■ Try it ■
Report each line of the data that includes the word "should".

■ Data section ■
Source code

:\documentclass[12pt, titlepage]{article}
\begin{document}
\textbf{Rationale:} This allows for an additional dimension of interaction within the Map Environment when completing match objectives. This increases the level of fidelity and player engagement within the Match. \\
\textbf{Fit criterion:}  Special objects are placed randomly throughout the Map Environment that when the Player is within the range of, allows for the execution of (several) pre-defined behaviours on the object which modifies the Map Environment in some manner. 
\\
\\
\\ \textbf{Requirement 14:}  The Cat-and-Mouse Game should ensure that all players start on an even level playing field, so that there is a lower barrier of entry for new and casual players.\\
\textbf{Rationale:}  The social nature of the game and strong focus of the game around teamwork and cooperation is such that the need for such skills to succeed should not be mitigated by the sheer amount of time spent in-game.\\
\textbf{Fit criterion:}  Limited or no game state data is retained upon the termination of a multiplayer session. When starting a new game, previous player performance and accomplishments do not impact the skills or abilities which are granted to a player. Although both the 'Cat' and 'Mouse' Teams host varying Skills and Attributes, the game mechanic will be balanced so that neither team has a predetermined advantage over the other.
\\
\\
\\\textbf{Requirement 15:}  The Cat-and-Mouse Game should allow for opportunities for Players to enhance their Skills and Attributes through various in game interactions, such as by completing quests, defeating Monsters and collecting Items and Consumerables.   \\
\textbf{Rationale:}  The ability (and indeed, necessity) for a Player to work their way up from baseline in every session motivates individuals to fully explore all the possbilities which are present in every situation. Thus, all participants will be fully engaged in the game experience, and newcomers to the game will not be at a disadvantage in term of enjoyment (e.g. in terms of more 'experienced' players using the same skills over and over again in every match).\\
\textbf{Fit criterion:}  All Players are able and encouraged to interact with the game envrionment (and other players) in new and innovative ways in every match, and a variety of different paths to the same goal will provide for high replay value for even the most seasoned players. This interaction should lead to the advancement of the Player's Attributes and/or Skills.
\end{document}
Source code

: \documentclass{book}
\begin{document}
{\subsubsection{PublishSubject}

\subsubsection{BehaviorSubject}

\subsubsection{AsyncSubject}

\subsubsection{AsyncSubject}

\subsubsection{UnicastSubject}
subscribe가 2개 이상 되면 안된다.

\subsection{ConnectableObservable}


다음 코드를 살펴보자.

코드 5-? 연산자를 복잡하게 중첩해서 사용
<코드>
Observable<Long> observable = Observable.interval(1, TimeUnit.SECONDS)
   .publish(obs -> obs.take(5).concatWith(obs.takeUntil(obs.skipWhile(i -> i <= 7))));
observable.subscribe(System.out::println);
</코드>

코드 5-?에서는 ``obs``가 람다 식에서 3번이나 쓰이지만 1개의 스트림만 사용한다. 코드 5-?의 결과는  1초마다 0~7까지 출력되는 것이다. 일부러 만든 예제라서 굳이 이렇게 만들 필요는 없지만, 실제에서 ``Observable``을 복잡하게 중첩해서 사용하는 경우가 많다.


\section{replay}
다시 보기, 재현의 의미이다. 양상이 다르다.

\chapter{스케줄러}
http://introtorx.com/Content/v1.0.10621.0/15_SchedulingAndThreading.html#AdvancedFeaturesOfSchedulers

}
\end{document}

■ Response to this exercise ■
\\ \textbf{Requirement 14:}  The Cat-and-Mouse Game should ensure that all players start on an even level playing field, so that there is a lower barrier of entry for new and casual players.\\
\textbf{Rationale:}  The social nature of the game and strong focus of the game around teamwork and cooperation is such that the need for such skills to succeed should not be mitigated by the sheer amount of time spent in-game.\\
\\\textbf{Requirement 15:}  The Cat-and-Mouse Game should allow for opportunities for Players to enhance their Skills and Attributes through various in game interactions, such as by completing quests, defeating Monsters and collecting Items and Consumerables.   \\
\textbf{Fit criterion:}  All Players are able and encouraged to interact with the game envrionment (and other players) in new and innovative ways in every match, and a variety of different paths to the same goal will provide for high replay value for even the most seasoned players. This interaction should lead to the advancement of the Player's Attributes and/or Skills.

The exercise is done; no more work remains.